Thursday, 14 June 2012

How Would You Define a Pin Bar

I'm really trying to focus on trading pure price action and candlestick analysis to advance my trading and one of the setups I really am trying to expand on is the pin bar setups.

Many of you know what these are... heres an example of a few...

My question is do any of you have set rules on what qualifies a pin bar as an actual pin bar?

I would like to code up a rule set in easylanguage so for backtesting I could at least see at a glance potential entries. Obviously this would just be a rough approximation but it would make things much easier.

But to do that I need to understand what really makes a pinbar and pinbar. They are obviously not the same as a hammer candle so for long setups High <> Close and vise versa...

Is there any kind of "the wick should be greater than 50% of the candle" kind of rules or anything like that?

Any concrete rules that I could code would be appreciated. I'd be happy to supply the completed .eld and .pla when finished.

Reply : Well worth a read, recommended. He was partly inspired by James16 over at FF. Some people have quite strict criteria on the 'eyes' others more lax. I think Pring coined the phrase.

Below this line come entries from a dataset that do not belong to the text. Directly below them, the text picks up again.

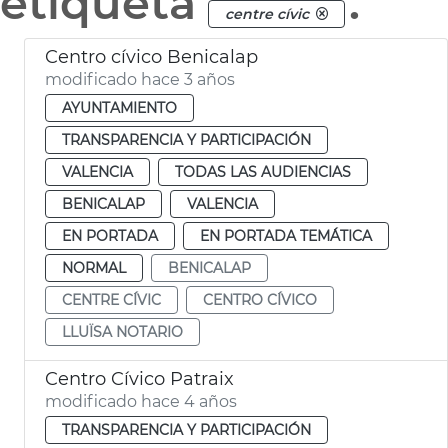
etiqueta
.
centre cívic
Centro cívico Benicalap
modificado hace 3 años
AYUNTAMIENTO
TRANSPARENCIA Y PARTICIPACIÓN
VALENCIA
TODAS LAS AUDIENCIAS
BENICALAP
VALENCIA
EN PORTADA
EN PORTADA TEMÁTICA
NORMAL
BENICALAP
CENTRE CÍVIC
CENTRO CÍVICO
LLUÏSA NOTARIO
Centro Cívico Patraix
modificado hace 4 años
TRANSPARENCIA Y PARTICIPACIÓN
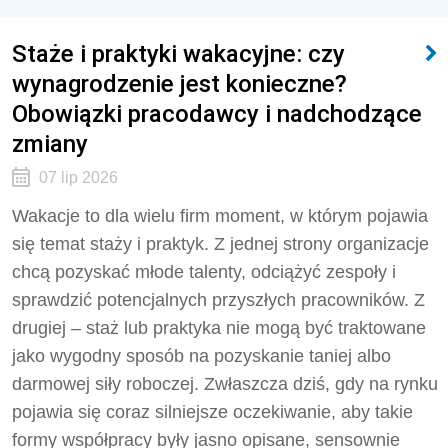
Staże i praktyki wakacyjne: czy
wynagrodzenie jest konieczne?
Obowiązki pracodawcy i nadchodzące
zmiany
07 lip 2026
Wakacje to dla wielu firm moment, w którym pojawia
się temat staży i praktyk. Z jednej strony organizacje
chcą pozyskać młode talenty, odciążyć zespoły i
sprawdzić potencjalnych przyszłych pracowników. Z
drugiej – staż lub praktyka nie mogą być traktowane
jako wygodny sposób na pozyskanie taniej albo
darmowej siły roboczej. Zwłaszcza dziś, gdy na rynku
pojawia się coraz silniejsze oczekiwanie, aby takie
formy współpracy były jasno opisane, sensownie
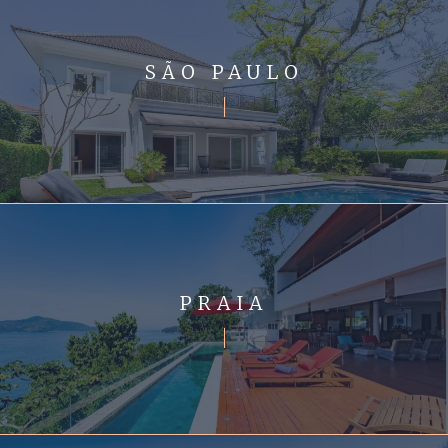
SÃO PAULO
PRAIA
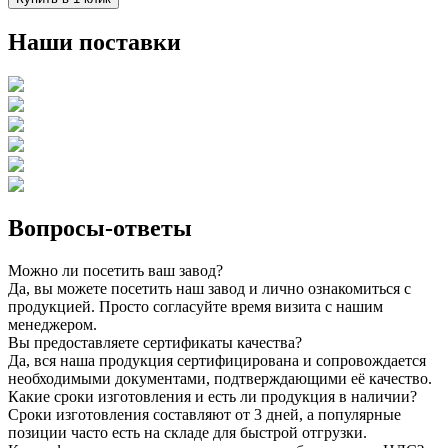
Наши поставки
Вопросы-ответы
Можно ли посетить ваш завод?
Да, вы можете посетить наш завод и лично ознакомиться с
продукцией. Просто согласуйте время визита с нашим
менеджером.
Вы предоставляете сертификаты качества?
Да, вся наша продукция сертифицирована и сопровождается
необходимыми документами, подтверждающими её качество.
Какие сроки изготовления и есть ли продукция в наличии?
Сроки изготовления составляют от 3 дней, а популярные
позиции часто есть на складе для быстрой отгрузки.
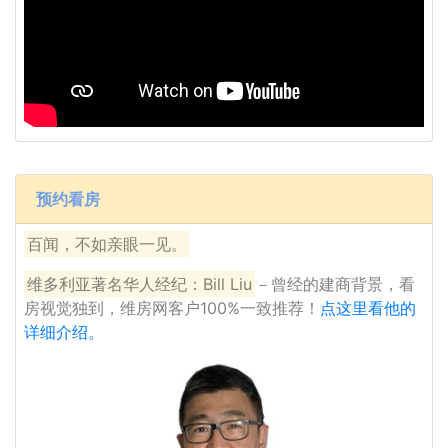
预约看房
百闻，不如亲眼一见。
维多利亚著名华人经纪：Bill Liu
－曾经的建商背景，看
房视觉独到，维房网客户100%一致推荐！
点这里看他的
详细介绍。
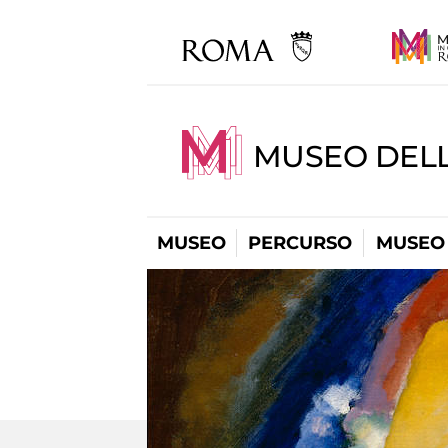
MUSEO DELL
MUSEO
PERCURSO
MUSEO 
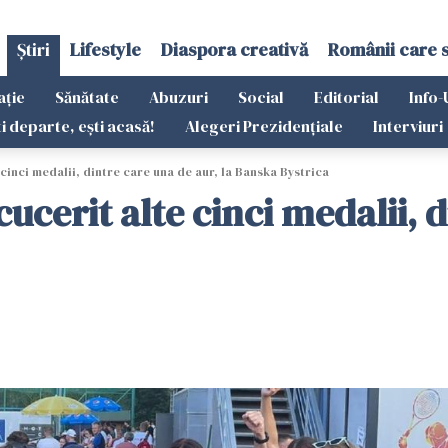
Știri
Lifestyle
Diaspora creativă
Românii care 
ație
Sănătate
Abuzuri
Social
Editorial
Info-
ti departe, ești acasă!
Alegeri Prezidențiale
Interviuri
inci medalii, dintre care una de aur, la Banska Bystrica
cerit alte cinci medalii, d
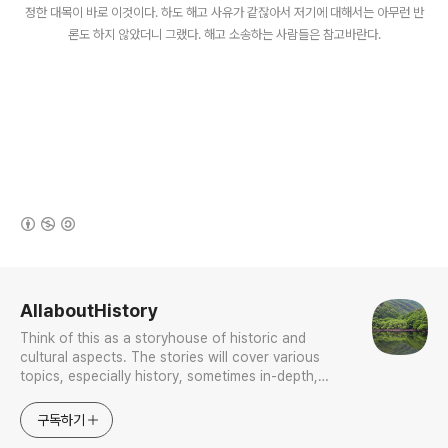
정한 대목이 바로 이것이다. 하도 해고 사유가 같잖아서 저기에 대해서는 아무런 반
론도 하지 않았더니 그랬다. 해고 소송하는 사람들은 참고바란다.
(새창열림)
로그 정보
AllaboutHistory
Think of this as a storyhouse of historic and
cultural aspects. The stories will cover various
topics, especially history, sometimes in-depth,
sometimes with a light touch. One constant
approach will be to resist any common sense or
구독하기
generalized viewpoint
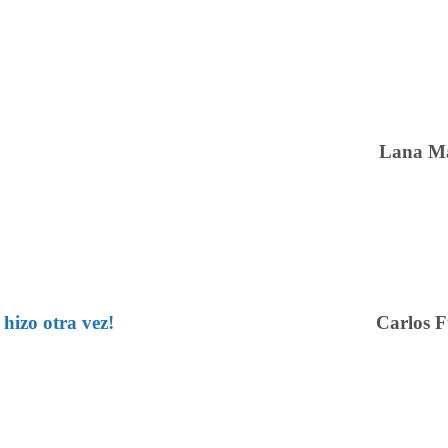
Lana M
 hizo otra vez!
Carlos 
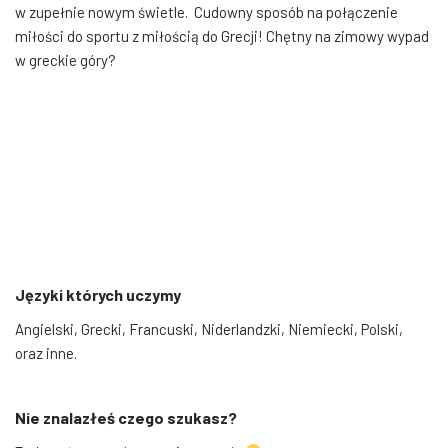
w zupełnie nowym świetle. Cudowny sposób na połączenie
miłości do sportu z miłością do Grecji! Chętny na zimowy wypad
w greckie góry?
Języki których uczymy
Angielski, Grecki, Francuski, Niderlandzki, Niemiecki, Polski,
oraz inne.
Nie znalazłeś czego szukasz?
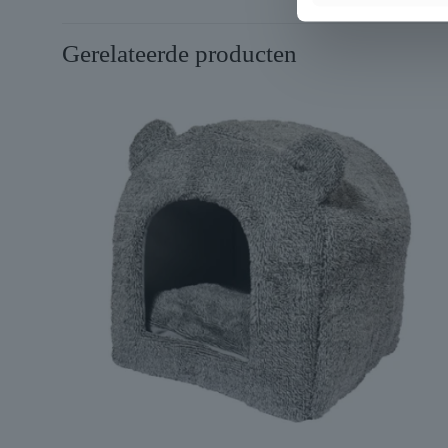
Gerelateerde producten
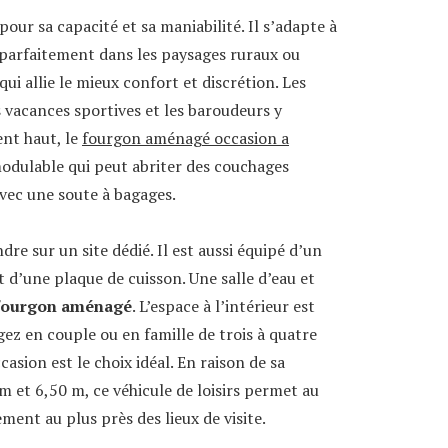
pour sa capacité et sa maniabilité. Il s’adapte à
 parfaitement dans les paysages ruraux ou
qui allie le mieux confort et discrétion. Les
 vacances sportives et les baroudeurs y
nt haut, le
fourgon aménagé occasion a
modulable qui peut abriter des couchages
avec une soute à bagages.
re sur un site dédié. Il est aussi équipé d’un
 d’une plaque de cuisson. Une salle d’eau et
fourgon aménagé
. L’espace à l’intérieur est
ez en couple ou en famille de trois à quatre
sion est le choix idéal. En raison de sa
 et 6,50 m, ce véhicule de loisirs permet au
ment au plus près des lieux de visite.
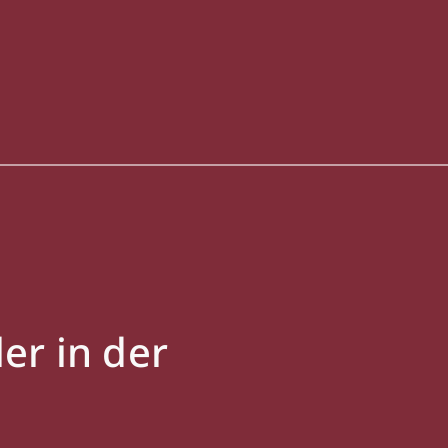
er in der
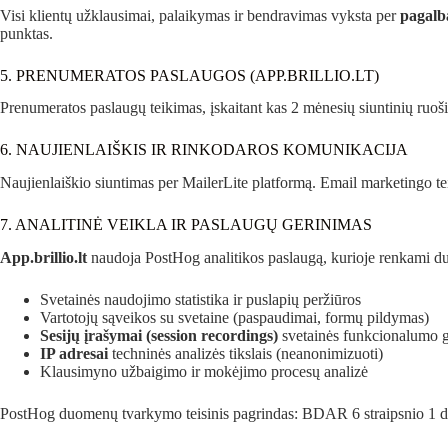
Visi klientų užklausimai, palaikymas ir bendravimas vyksta per
pagalba
punktas.
5. PRENUMERATOS PASLAUGOS (APP.BRILLIO.LT)
Prenumeratos paslaugų teikimas, įskaitant kas 2 mėnesių siuntinių ruoši
6. NAUJIENLAIŠKIS IR RINKODAROS KOMUNIKACIJA
Naujienlaiškio siuntimas per MailerLite platformą. Email marketingo tei
7. ANALITINĖ VEIKLA IR PASLAUGŲ GERINIMAS
App.brillio.lt
naudoja PostHog analitikos paslaugą, kurioje renkami 
Svetainės naudojimo statistika ir puslapių peržiūros
Vartotojų sąveikos su svetaine (paspaudimai, formų pildymas)
Sesijų įrašymai (session recordings)
svetainės funkcionalumo g
IP adresai
techninės analizės tikslais (neanonimizuoti)
Klausimyno užbaigimo ir mokėjimo procesų analizė
PostHog duomenų tvarkymo teisinis pagrindas: BDAR 6 straipsnio 1 dali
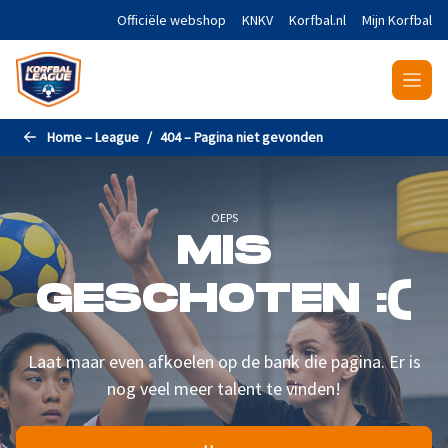
Naar de hoofdinhoud gaan
Officiële webshop
KNKV
Korfbal.nl
Mijn Korfbal
Home – League
404 – Pagina niet gevonden
OEPS
MIS
GESCHOTEN :(
Laat maar even afkoelen op de bank die pagina. Er is
nog veel meer talent te vinden!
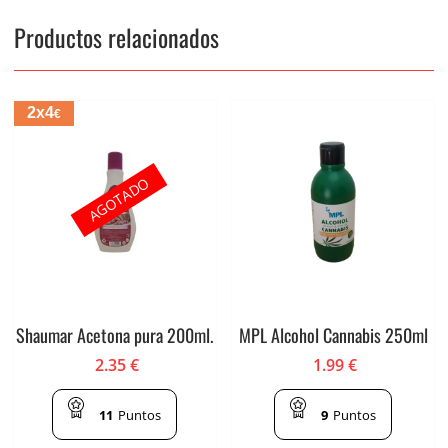
Productos relacionados
2x4
€
AGOTADO
Shaumar Acetona pura 200ml.
MPL Alcohol Cannabis 250ml
2.35
€
1.99
€
11
Puntos
9
Puntos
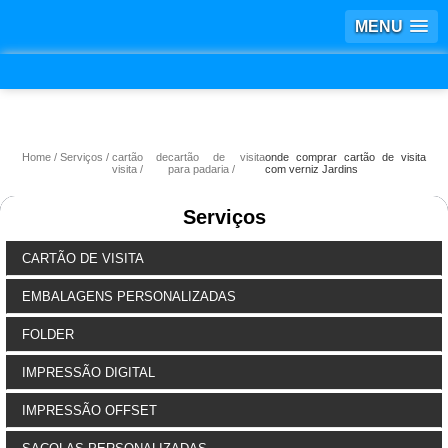
MENU
Home
Serviços
cartão de
cartão de visita
onde comprar cartão de visita
visita
para padaria
com verniz Jardins
Serviços
CARTÃO DE VISITA
EMBALAGENS PERSONALIZADAS
FOLDER
IMPRESSÃO DIGITAL
IMPRESSÃO OFFSET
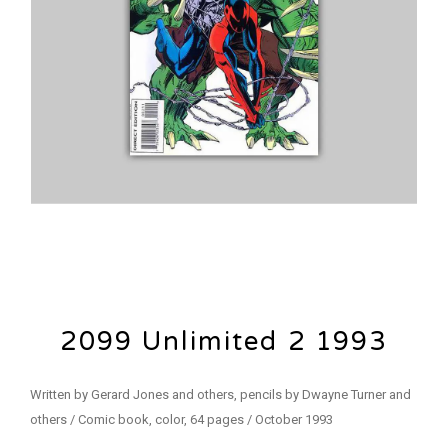
2099 Unlimited 2 1993
Written by Gerard Jones and others, pencils by Dwayne Turner and
others / Comic book, color, 64 pages / October 1993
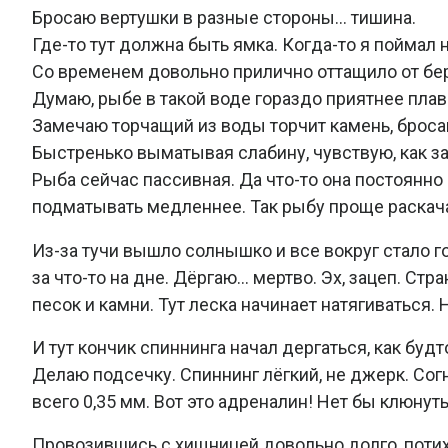
Бросаю вертушки в разные стороны… тишина.
Где-то тут должна быть ямка. Когда-то я поймал 
Со временем довольно прилично оттащило от бере
Думаю, рыбе в такой воде гораздо приятнее плав
Замечаю торчащий из воды торчит камень, броса
Быстренько выматывая слабину, чувствую, как з
Рыба сейчас пассивная. Да что-то она постоянно
подматывать медленнее. Так рыбу проще раскача
Из-за тучи вышло солнышко и все вокруг стало г
за что-то на дне. Дёргаю… мертво. Эх, зацеп. Стр
песок и камни. Тут леска начинает натягиваться.
И тут кончик спиннинга начал дергаться, как будт
Делаю подсечку. Спиннинг лёгкий, не джерк. Согн
всего 0,35 мм. Вот это адреналин! Нет бы клюнуть
Провозившись с хищницей довольно долго, потих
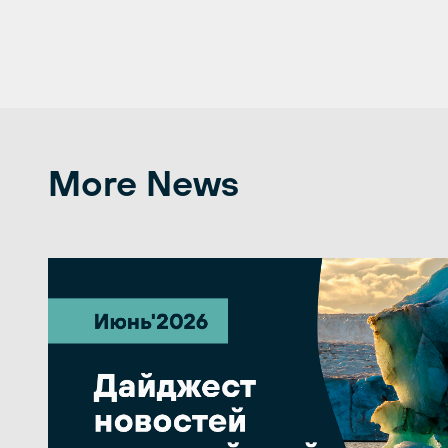
More News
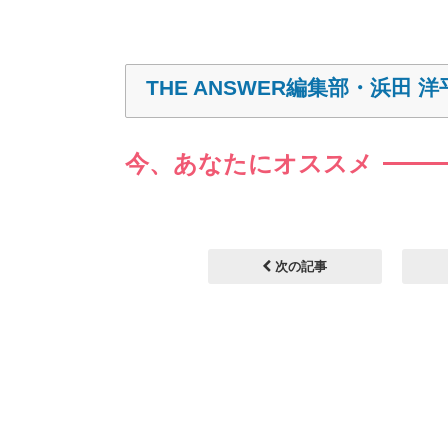
THE ANSWER編集部・浜田 洋
今、あなたにオススメ
次の記事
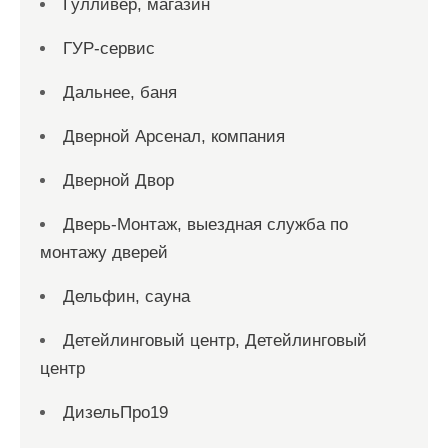
Гулливер, магазин
ГУР-сервис
Дальнее, баня
Дверной Арсенал, компания
Дверной Двор
Дверь-Монтаж, выездная служба по
монтажу дверей
Дельфин, сауна
Детейлинговый центр, Детейлинговый
центр
ДизельПро19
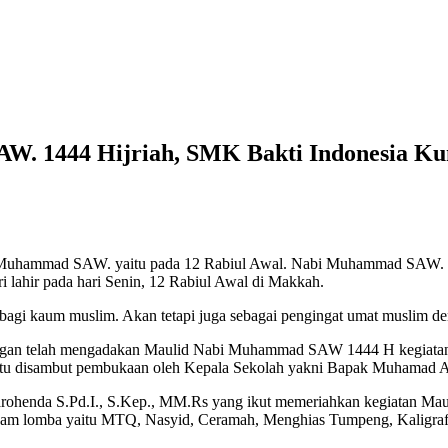
. 1444 Hijriah, SMK Bakti Indonesia Ku
Muhammad SAW. yaitu pada 12 Rabiul Awal. Nabi Muhammad SAW. dil
lahir pada hari Senin, 12 Rabiul Awal di Makkah.
 bagi kaum muslim. Akan tetapi juga sebagai pengingat umat muslim de
ngan telah mengadakan Maulid Nabi Muhammad SAW 1444 H kegiatan d
h itu disambut pembukaan oleh Kepala Sekolah yakni Bapak Muhamad A
henda S.Pd.I., S.Kep., MM.Rs yang ikut memeriahkan kegiatan Maulid
macam lomba yaitu MTQ, Nasyid, Ceramah, Menghias Tumpeng, Kaligraf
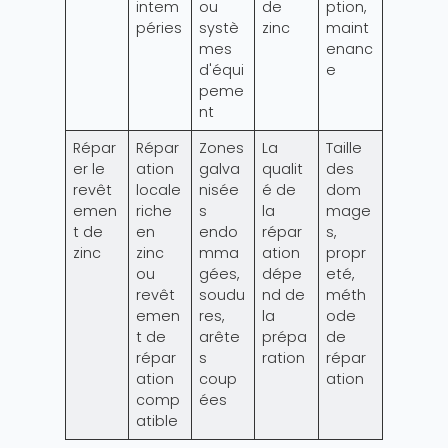
intem
ou
de
ption,
péries
systè
zinc
maint
mes
enanc
d'équi
e
peme
nt
Répar
Répar
Zones
La
Taille
er le
ation
galva
qualit
des
revêt
locale
nisée
é de
dom
emen
riche
s
la
mage
t de
en
endo
répar
s,
zinc
zinc
mma
ation
propr
ou
gées,
dépe
eté,
revêt
soudu
nd de
méth
emen
res,
la
ode
t de
arête
prépa
de
répar
s
ration
répar
ation
coup
ation
comp
ées
atible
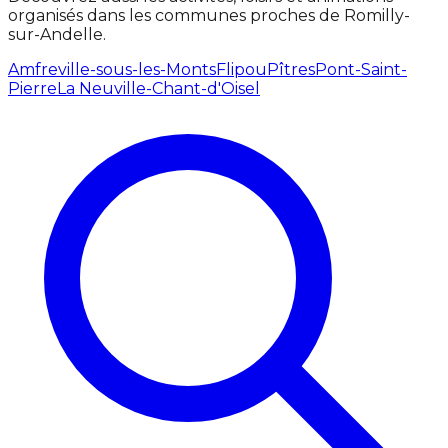
organisés dans les communes proches de Romilly-
sur-Andelle.
Amfreville-sous-les-Monts
Flipou
Pîtres
Pont-Saint-
Pierre
La Neuville-Chant-d'Oisel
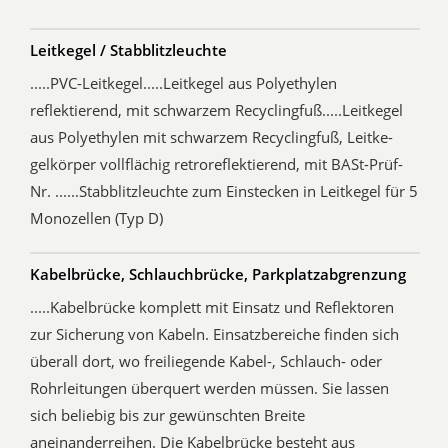
Leitkegel / Stabblitzleuchte
.....PVC-Leitkegel.....Leitkegel aus Polyethylen
reflektierend, mit schwarzem Recyclingfuß.....Leitkegel
aus Polyethylen mit schwarzem Recyclingfuß, Leitke-
gelkörper vollflächig retroreflektierend, mit BASt-Prüf-
Nr. ......Stabblitzleuchte zum Einstecken in Leitkegel für 5
Monozellen (Typ D)
Kabelbrücke, Schlauchbrücke, Parkplatzabgrenzung
.....Kabelbrücke komplett mit Einsatz und Reflektoren
zur Sicherung von Kabeln. Einsatzbereiche finden sich
überall dort, wo freiliegende Kabel-, Schlauch- oder
Rohrleitungen überquert werden müssen. Sie lassen
sich beliebig bis zur gewünschten Breite
aneinanderreihen. Die Kabelbrücke besteht aus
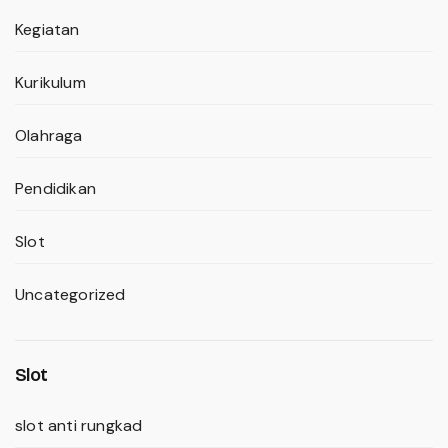
Kegiatan
Kurikulum
Olahraga
Pendidikan
Slot
Uncategorized
Slot
slot anti rungkad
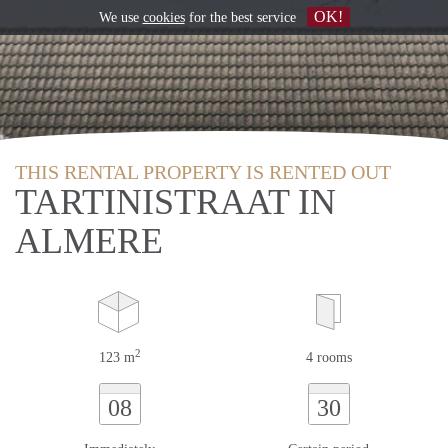
OK!
We use
cookies
for the best service
THIS RENTAL PROPERTY IS RENTED OUT
TARTINISTRAAT IN
ALMERE
2
123 m
4 rooms
08
30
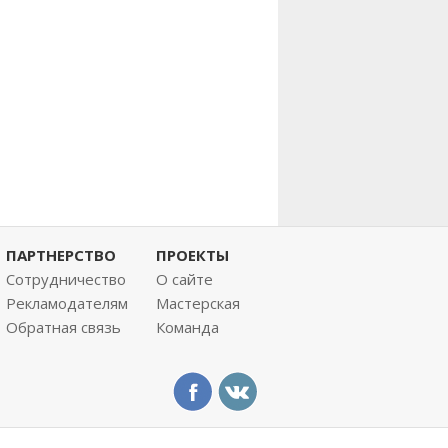
ПАРТНЕРСТВО
ПРОЕКТЫ
Сотрудничество
О сайте
Рекламодателям
Мастерская
Обратная связь
Команда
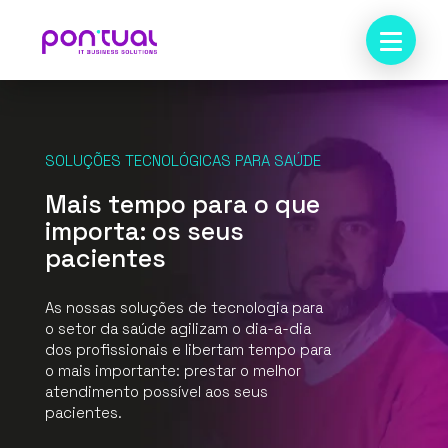
SOLUÇÕES TECNOLÓGICAS PARA SAÚDE
Mais tempo para o que
importa: os seus
pacientes
As nossas soluções de tecnologia para
o setor da saúde agilizam o dia-a-dia
dos profissionais e libertam tempo para
o mais importante: prestar o melhor
atendimento possível aos seus
pacientes.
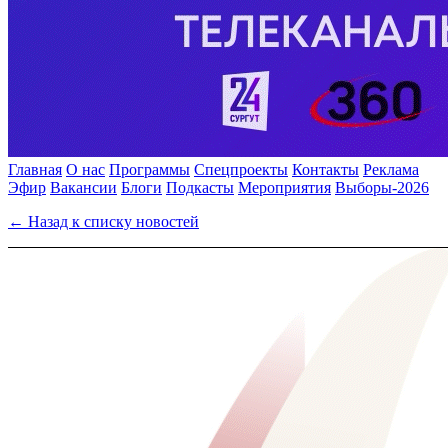
Главная
О нас
Программы
Спецпроекты
Контакты
Реклама
Эфир
Вакансии
Блоги
Подкасты
Мероприятия
Выборы-2026
← Назад к списку новостей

From Martin Pring on Price Patterns by Martin J. Pring,

“Pinocchio bars are bars in which the bulk of the trading takes place outside the previous and subsequent trading range.”

“The character Pinocchio tells us when he is lying because his nose gets longer. In the case of the Pinocchio bar, it is the trading beyond the resistance or support level in question that indicates that the signal is false.”